======== Exercise text
Earth’s Water – Fallen from Outer Space or Degassing from Inside the Planet?

This is certainly a big question. That is, did nearly all of the water on Earth arrive from outer space or has it always been present in the earth’s mantle and released to the surface over time? We will not be answering it definitively here, of course, but knowledgeable scientists continue to debate the alternatives. It is not a closed subject. We will review a few of the salient points scientifically asserted because they relate closely to the idea of Deep Seated Water, a vast proportion of which may originate from deep in the Earth.

Given the number of barren rocks in the solar system and beyond, a good question to ask is “Where did the abundant water on our planet come from?” There is a lot of frozen water in the outer solar system, moons made of it orbiting the large gaseous planets. There are comets pulled by the sun’s gravity well down into the inner solar system in great elliptical orbits, falling, it’s said, from the Oort Belt of presumed icy objects far out on the fringe of our system. Just so, it is commonly taught in schools that the water in our oceans, virtually all the water on Earth, in fact, arrived early on, brought by these great comets that repeatedly struck the Earth early in its history. We’re drinking and swimming in comet water, is the idea.

But that has always been only a hypothesis. What backs the case? Certain asteroids in our solar system known as carbonaceous chondrite have been identified carrying not just heavy metals, but also ‘volatile’ substances like carbon and water, which are necessary for essentially all life forms on earth.[1]1 So water has been found on asteroids. But does this account for all of the water in the oceans?

Many recent studies are poking holes in that scientific conjecture. For example, one study from January 2017 revealed that one iron-loving heavy metal in the Earth’s mantle has been found to have a different atomic signature than the metal on asteroids commonly found in the outer solar system (where all those ice moons are).[2] 2Volatile substances like water are in fact rare in the inner solar system, the inference being that the “late veneer”[3]3 of our planet was formed by matter from closer in to the sun (the volume without water.) A pretty technical point, admittedly, but that is the science. Another point is that comets carrying large quantities of volatiles, even if they did impact early Earth, would most likely not have carried their load of water, etc., all the way to the surface. A study of a great impact crater in Canada[4]4 revealed that most of the element ‘lead’ had been completely volatized from it before impact. Certainly, the even more volatile substance of water would also have been lost to space as well. It’s even asserted that the planet may lose mass from some of these early great impacts. Lastly, geochemists[5]5 have asserted that the Earth’s oceans contain different amounts of ‘heavy’ hydrogen than celestial asteroids and comets. It’s not the same water. We could go on. The fact is that the comet theory is getting increasingly shot full of holes.
What is the alternative theory of the source of water: that it has always been present in various rocks of the Earth’s mantle and that this water has been released to the surface continuously over time (up to the present day)…through volcanoes.
================
======== Exercise data
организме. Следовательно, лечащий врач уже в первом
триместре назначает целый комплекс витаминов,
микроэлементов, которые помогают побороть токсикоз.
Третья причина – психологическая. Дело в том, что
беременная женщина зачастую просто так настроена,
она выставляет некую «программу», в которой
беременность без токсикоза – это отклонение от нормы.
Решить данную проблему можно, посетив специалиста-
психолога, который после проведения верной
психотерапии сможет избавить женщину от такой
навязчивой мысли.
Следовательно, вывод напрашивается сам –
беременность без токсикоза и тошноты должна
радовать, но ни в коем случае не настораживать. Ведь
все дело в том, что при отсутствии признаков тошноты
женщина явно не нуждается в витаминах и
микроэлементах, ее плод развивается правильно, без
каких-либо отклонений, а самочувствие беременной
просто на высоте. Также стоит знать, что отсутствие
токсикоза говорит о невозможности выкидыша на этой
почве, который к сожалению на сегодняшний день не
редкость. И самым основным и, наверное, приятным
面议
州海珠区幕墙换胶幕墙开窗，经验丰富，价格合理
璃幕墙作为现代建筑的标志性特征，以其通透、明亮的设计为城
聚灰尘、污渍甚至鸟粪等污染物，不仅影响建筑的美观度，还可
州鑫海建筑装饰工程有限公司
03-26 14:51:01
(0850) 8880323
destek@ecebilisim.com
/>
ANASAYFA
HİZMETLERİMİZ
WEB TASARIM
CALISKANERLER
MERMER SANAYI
================
======== Exercise data
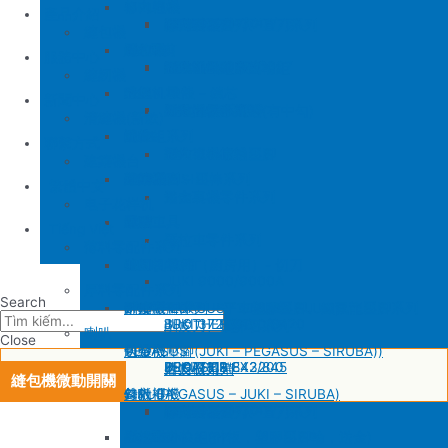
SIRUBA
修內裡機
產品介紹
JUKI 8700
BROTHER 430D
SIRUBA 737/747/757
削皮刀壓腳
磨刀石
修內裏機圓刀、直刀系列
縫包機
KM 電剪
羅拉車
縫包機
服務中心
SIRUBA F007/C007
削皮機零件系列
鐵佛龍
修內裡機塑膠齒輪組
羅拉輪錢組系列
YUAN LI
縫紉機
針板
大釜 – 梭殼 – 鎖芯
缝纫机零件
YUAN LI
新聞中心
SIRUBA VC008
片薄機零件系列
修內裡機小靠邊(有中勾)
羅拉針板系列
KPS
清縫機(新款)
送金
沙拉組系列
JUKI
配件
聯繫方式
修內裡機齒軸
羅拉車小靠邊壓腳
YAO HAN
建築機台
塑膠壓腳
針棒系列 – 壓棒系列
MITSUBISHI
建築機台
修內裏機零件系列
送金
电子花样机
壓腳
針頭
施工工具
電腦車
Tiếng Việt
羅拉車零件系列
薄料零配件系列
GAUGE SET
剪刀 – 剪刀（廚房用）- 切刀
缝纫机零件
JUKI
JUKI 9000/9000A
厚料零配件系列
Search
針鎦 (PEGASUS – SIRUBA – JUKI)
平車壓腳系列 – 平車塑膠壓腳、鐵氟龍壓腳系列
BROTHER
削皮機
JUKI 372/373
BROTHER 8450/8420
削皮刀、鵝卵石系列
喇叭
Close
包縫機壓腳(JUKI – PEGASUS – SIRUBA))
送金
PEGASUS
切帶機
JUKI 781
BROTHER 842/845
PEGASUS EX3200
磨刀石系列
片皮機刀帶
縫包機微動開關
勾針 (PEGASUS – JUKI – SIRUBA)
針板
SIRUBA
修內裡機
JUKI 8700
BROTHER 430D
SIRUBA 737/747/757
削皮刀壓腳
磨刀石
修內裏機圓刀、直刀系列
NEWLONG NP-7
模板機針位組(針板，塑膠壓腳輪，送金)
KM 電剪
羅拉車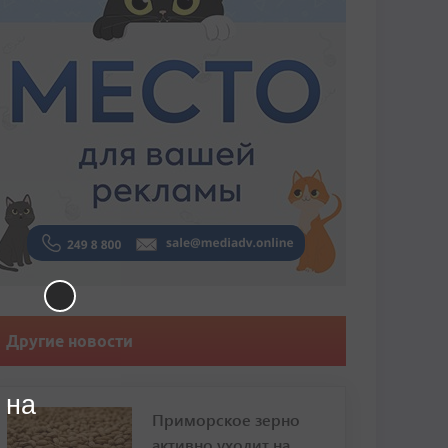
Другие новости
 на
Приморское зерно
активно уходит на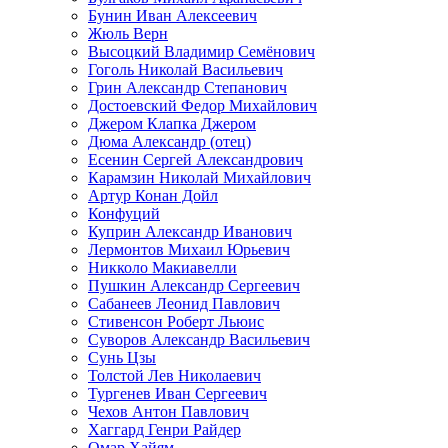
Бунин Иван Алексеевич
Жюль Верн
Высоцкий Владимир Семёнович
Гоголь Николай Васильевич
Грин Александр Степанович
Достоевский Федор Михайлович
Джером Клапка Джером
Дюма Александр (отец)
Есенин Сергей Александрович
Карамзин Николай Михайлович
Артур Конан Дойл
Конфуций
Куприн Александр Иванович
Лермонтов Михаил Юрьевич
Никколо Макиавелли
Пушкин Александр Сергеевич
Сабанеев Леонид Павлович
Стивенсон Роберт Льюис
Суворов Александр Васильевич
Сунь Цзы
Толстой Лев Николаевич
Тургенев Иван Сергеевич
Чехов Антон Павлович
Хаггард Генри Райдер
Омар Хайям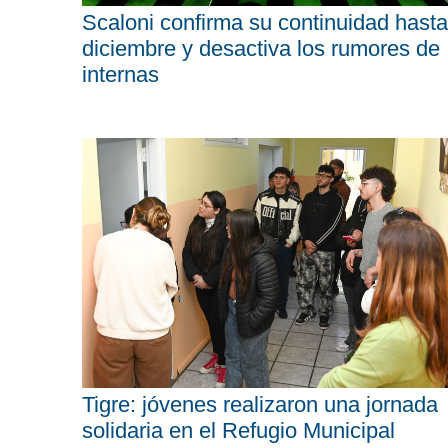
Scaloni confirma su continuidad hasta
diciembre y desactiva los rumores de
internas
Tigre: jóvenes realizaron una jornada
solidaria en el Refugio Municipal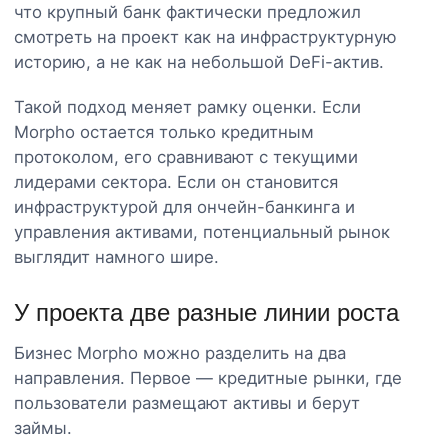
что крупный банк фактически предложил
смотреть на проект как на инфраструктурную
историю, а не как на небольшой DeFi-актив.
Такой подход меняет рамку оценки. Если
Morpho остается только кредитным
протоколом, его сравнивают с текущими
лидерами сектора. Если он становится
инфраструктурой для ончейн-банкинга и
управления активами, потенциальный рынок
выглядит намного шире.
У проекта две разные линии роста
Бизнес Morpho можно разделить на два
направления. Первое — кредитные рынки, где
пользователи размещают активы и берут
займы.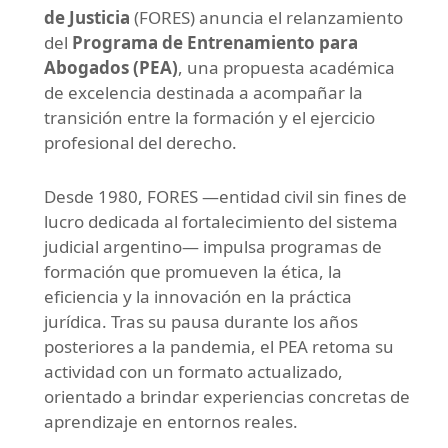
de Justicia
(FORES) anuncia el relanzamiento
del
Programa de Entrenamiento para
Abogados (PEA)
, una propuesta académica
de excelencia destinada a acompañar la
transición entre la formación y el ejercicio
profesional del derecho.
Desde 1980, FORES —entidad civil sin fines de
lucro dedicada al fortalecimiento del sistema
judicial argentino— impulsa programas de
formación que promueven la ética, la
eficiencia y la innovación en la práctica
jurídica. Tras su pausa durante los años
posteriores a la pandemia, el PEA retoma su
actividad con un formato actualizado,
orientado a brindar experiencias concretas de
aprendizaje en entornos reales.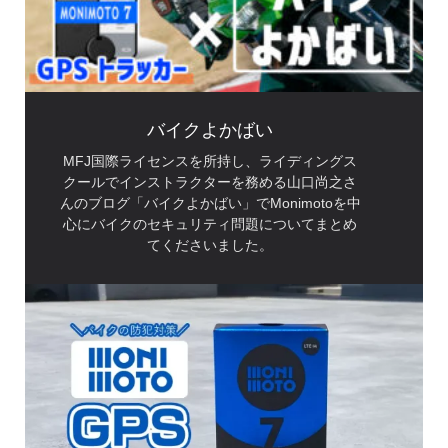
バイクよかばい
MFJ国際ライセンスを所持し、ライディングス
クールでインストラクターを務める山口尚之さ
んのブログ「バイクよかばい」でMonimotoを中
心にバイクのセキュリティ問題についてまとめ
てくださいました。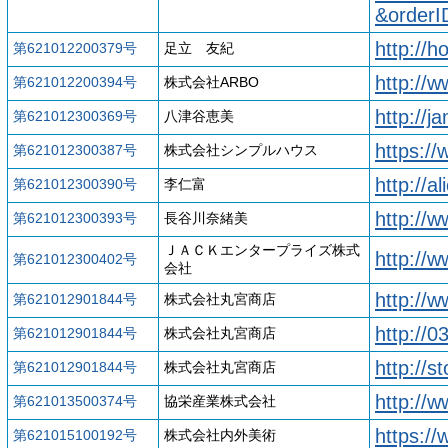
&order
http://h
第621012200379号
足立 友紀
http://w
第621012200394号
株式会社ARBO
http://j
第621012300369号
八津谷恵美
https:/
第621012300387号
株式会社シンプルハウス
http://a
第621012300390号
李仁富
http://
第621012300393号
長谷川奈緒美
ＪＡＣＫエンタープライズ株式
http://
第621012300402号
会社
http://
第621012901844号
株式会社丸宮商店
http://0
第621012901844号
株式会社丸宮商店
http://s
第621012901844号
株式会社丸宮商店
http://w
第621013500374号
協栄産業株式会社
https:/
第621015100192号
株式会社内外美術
================
======== Exercise data
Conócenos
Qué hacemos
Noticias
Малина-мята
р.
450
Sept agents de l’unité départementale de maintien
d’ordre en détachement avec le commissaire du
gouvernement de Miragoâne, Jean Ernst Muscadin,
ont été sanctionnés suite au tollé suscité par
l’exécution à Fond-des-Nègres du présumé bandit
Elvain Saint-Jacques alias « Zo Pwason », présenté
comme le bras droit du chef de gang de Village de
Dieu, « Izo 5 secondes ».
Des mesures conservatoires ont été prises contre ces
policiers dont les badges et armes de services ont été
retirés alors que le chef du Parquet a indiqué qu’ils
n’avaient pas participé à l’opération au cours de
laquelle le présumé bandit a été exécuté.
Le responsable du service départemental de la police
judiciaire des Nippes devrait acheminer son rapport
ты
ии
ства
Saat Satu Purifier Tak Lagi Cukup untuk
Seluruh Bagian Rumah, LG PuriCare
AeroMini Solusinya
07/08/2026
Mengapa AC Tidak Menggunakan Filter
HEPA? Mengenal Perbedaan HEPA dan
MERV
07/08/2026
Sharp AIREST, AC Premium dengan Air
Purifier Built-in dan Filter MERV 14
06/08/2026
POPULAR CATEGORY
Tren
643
================
Required action → Extend the article on the origin of Earth's water, picking up after its final sentence.

Answer for the task →
Balz Kamber, Chair of Geology and Minerology at Trinity College Dublin, states the case rather succinctly:

“…evidence suggests that the Earth’s surface water or ‘liquid hydrosphere’ actually accumulated by degassing from within the planet. Water is stored in the Earth’s mantle in the form of hydroxyl groups (one hydrogen and one oxygen atom) trapped within minerals such as ringwoodite.

When the mantle rocks melt, the water dissolves into the magma. As the magma rises towards the surface and cools, pressure is reduced, crystals form and the water is released and emitted as vapour through volcanoes. With this mechanism, water from great depth can be degassed to the surface.”[6]6

What are the facts supporting this? They are many. Here are a few: The first is that complex studies show that the water on our planet is as old as it is, at least, 3.85 billion years. [7]7That is, it did not arrive after the mass of the planet was formed, but was here from the beginning. Other unique studies have found, as well, that minerals at depths up to 200 kilometers do contain water.[8]8 More recent seismic and modelling data increases that depth to almost 700 kilometers below the surface. [9]9Some of the same scientists, studying how diamond is formed (at great depth), suggest that water could be found even deeper.[10]10
Water might be deep down there, melded with rock, but there is a lot of water up here in our oceans and lakes. How does that buried water get to the surface?

The U. S. Geological Survey in an essay[11]11 on the composition of volcanic gases states:
“Magma contains dissolved gases, which provide the driving force that causes most volcanic eruptions. As magma rises towards the surface and pressure decreases, gases are released from the liquid portion of the magma (melt) and continue to travel upward and are eventually released into the atmosphere.
Large eruptions can release enormous amounts of gas in a short time. The 1991 eruption of Mt. Pinatubo is thought to have injected more than 250 megatons of gas into the upper atmosphere on a single day. However, even if magma never reaches the surface, gases can often escape continuously into the atmosphere from the soil, volcanic vents, fumaroles, and hydrothermal systems.

          “By far the most abundant volcanic gas is water vapor…”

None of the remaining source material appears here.